While these signs were intended to warp the personalities and feed doses of inferiority complex to Black people, they also served to inspire outrage and resolve. They ignited anger and courage. Each sign and every act were daily reminders that the philosophy of Dred Scott-a Black man has no right that a white man must respect--was as alive in the 1960s (and, yes, in the 1970s) as it was in the 1850s.
Black people could not gain lodging in the hotels of the cities; nor could they quench their thirst at a drinking fountain--even in a public building. These signs bolted the door to the new and well-equipped schools near Martin King's home, and denied him a seat on the yellow bus that carried the white children to those schools. Those signs were calculated to effectively impress upon the mind of every Black person that he and she had been meticulously read out of the Declaration of Independence and reduced to three-fifths of a person (and then only for the voting privileges of white people) by the framers and adopters of the Constitution of the United States. We were told, with pellucid clarity, that the United States held no sense of urgency regarding the status of its black citizens, even while it showed a great moral outrage over the treatment and the conditions of life for millions of white people many thousands of miles away from its shores.
Jim Crow in the South, and his sophisticated cousin, J. Crow, Esquire, in the North, were constantly telling us that we needed less money, less education, less political representation; and they even moved us from communities and neighborhoods and told us that we lived in ghettoes.

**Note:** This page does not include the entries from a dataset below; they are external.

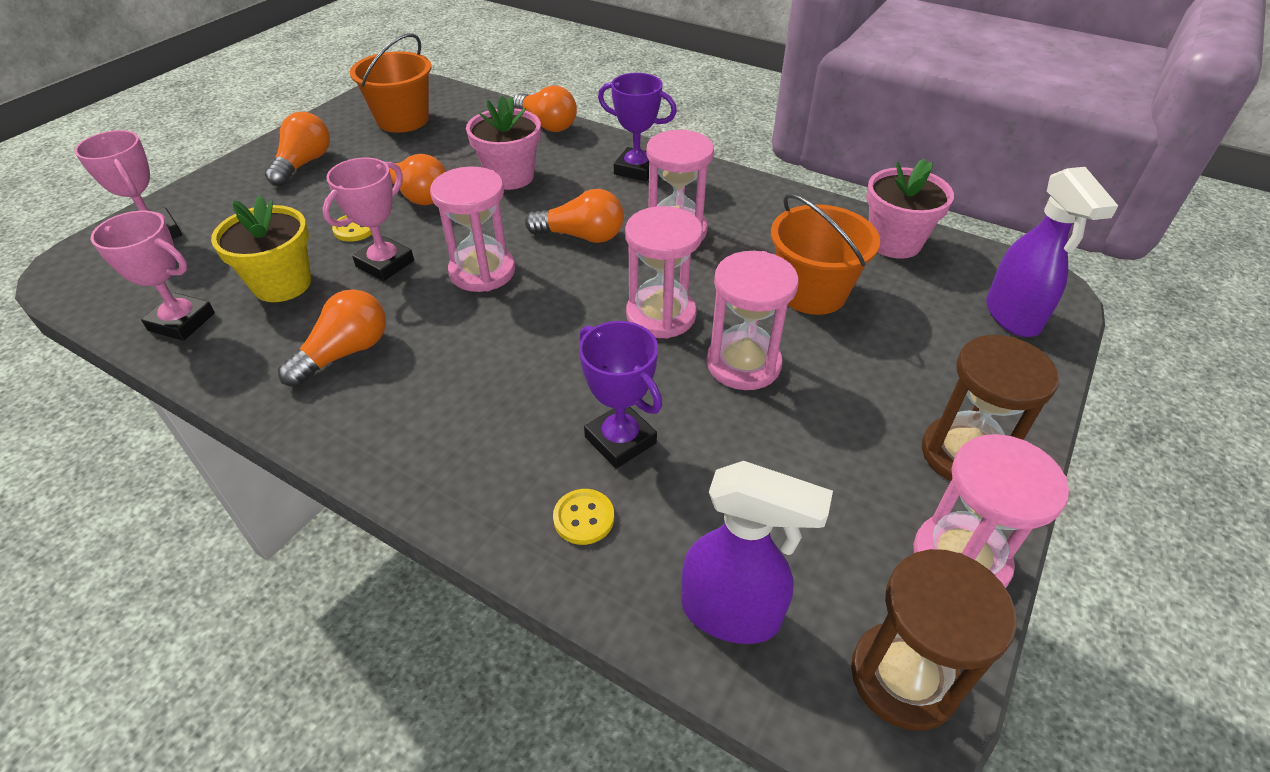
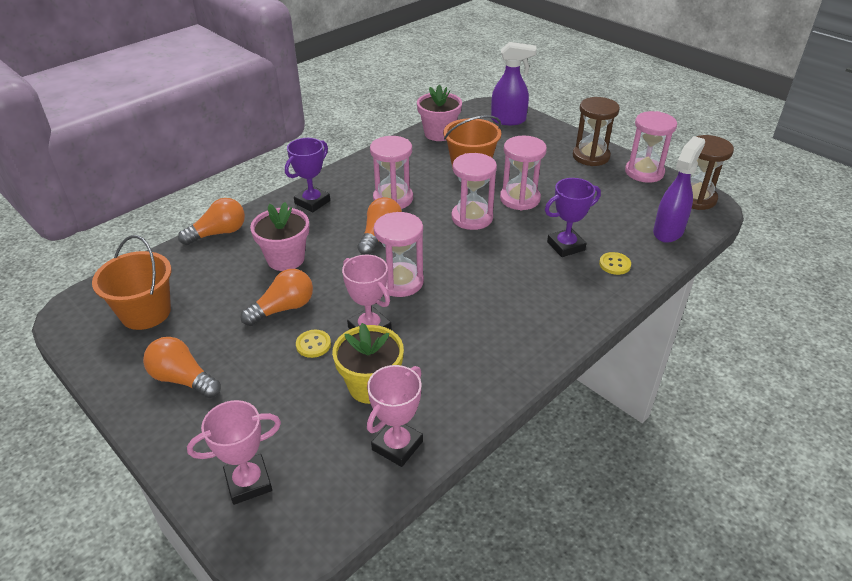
camera: 75 degrees left, 5 degrees down
(345, 353) = (465, 349): orange light bulb -> none

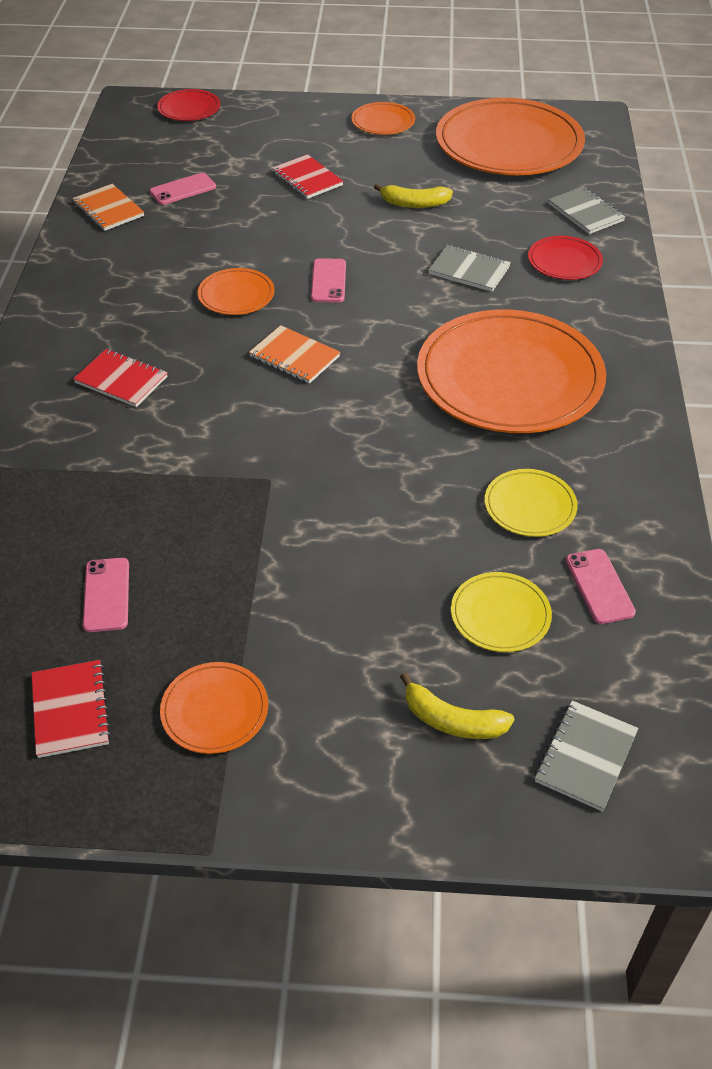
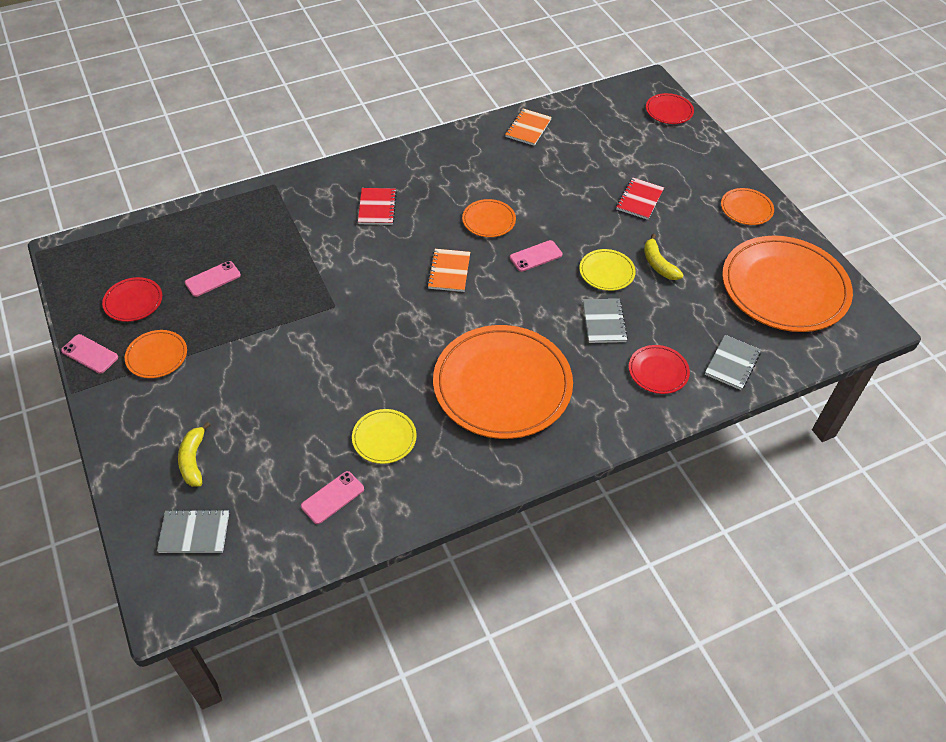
camera: 60 degrees right, 5 degrees up
(71, 710) = (133, 301): red notebook -> red plate
(183, 189) = (576, 149): pink phone -> pink phone (90, 354)
(500, 615) = (283, 455): yellow plate -> yellow plate (606, 272)

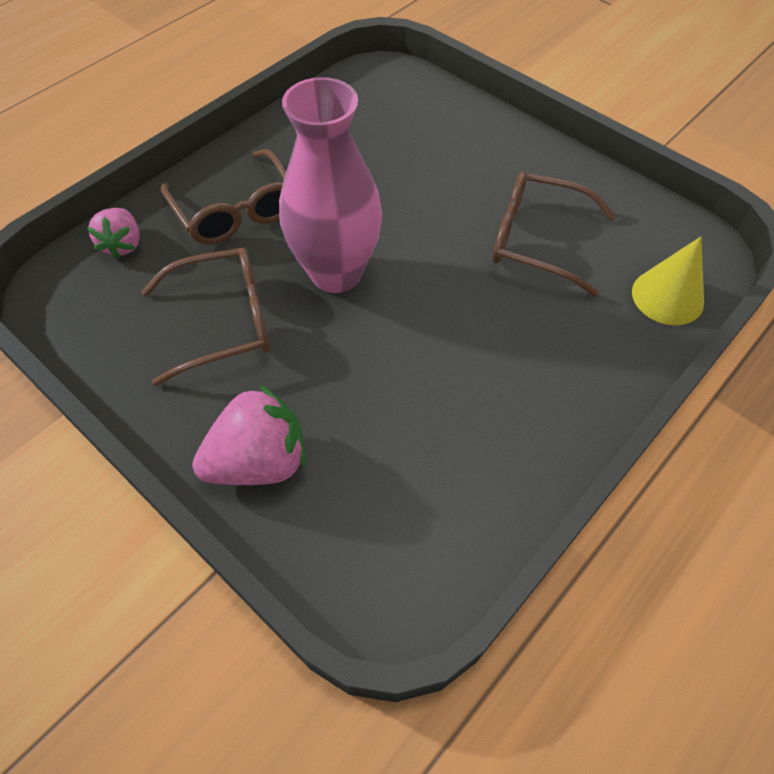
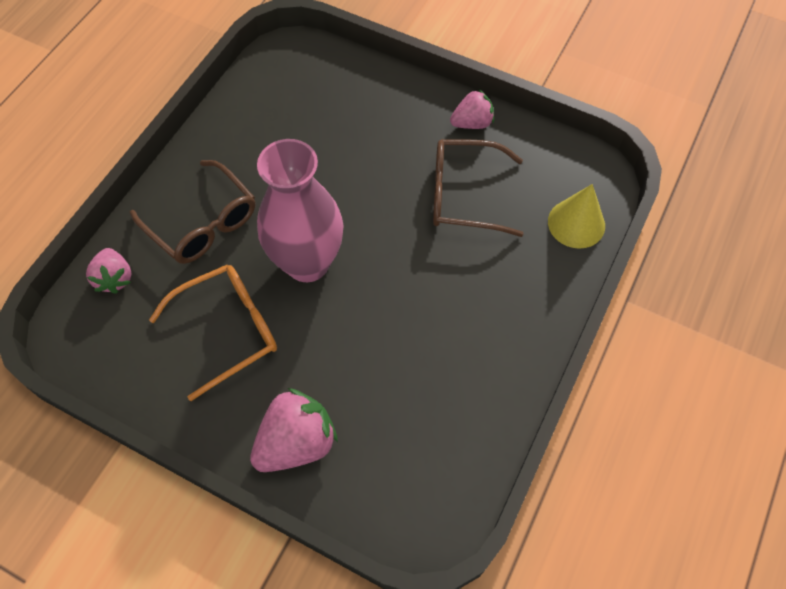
camera: 15 degrees left, 5 degrees up
(225, 322) = (229, 329): brown glasses -> orange glasses
(565, 172) = (472, 123): none -> pink strawberry

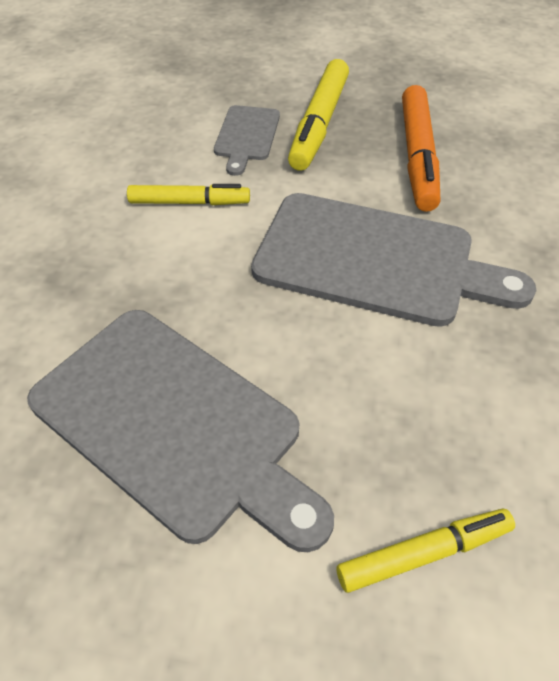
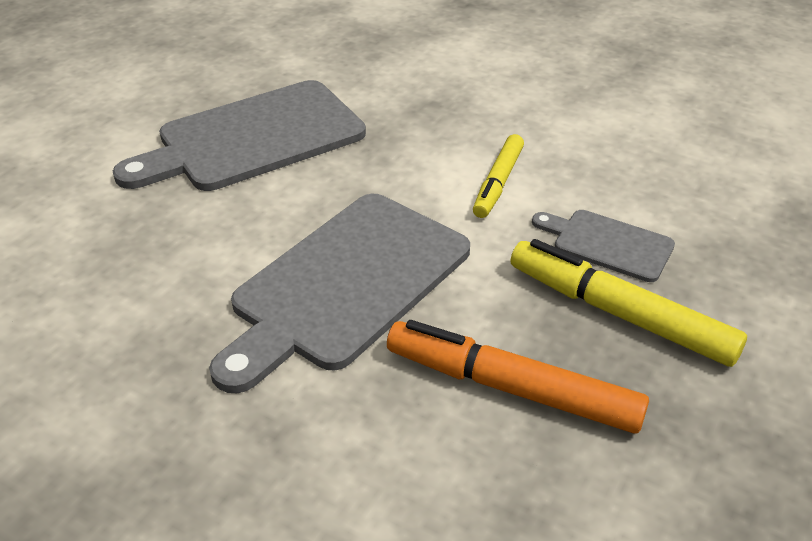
camera: 110 degrees right, 10 degrees down
(423, 553) = (68, 220): yellow marker -> none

Dr. King and many others wanted to believe that if we could tear down the discriminatory signs, obtain some favorable rulings by the courts and push the Congress to pass remedial legislation, the nation would react in accord with those precepts and principles of its boasted religious ethic. It was hoped and by some believed, that the vast majority in this country would opt to develop a nation undergirded by tolerance, forgiveness, non-violence and love.
Thirteen years have passed since the haunting and searching voice of Martin Luther King, Jr. rang out with those memorable words intoning his dream and his hope, "that one day this nation will rise up and live out the true meaning of its creed: we hold these truths to be self-evident; that all men are created equal."
It has been 13 years since President John F. Kennedy told the Congress of the United States:
"The Negro baby born in America today--regardless of the section of the state in which he is born--has about one-half as much chance of completing college--one-third as much chance of becoming a professional man--twice as much chance of becoming unemployed--about one-seventh as much chance of earning $10,000 per year--a life expenctancy that is seven years less--and the prospects of earning only half as much."
We remember all too well how Dr. King led black people in the 1960s. Confronted by the horrid facts of inequality and impoverishment, forced by fear, frustration and loss of faith, we manifested our request for reform by moving into the streets of this nation. As a consequence of these actions, some changes were made. In a sense, much of the 1960s was therapeutic for the country. But what has happened since that time? What has happened to those efforts?
According to one analyst, for Black people the
"[R]apid advances of the 1960s were [of short duration]. When the economic policies which led to the 1968-1970 recession [took] hold, social and economic progress for Black Americans became seriously undermined. Even worse was that sizeable group of Blacks not able to benefit from the economic gains of the 1960s."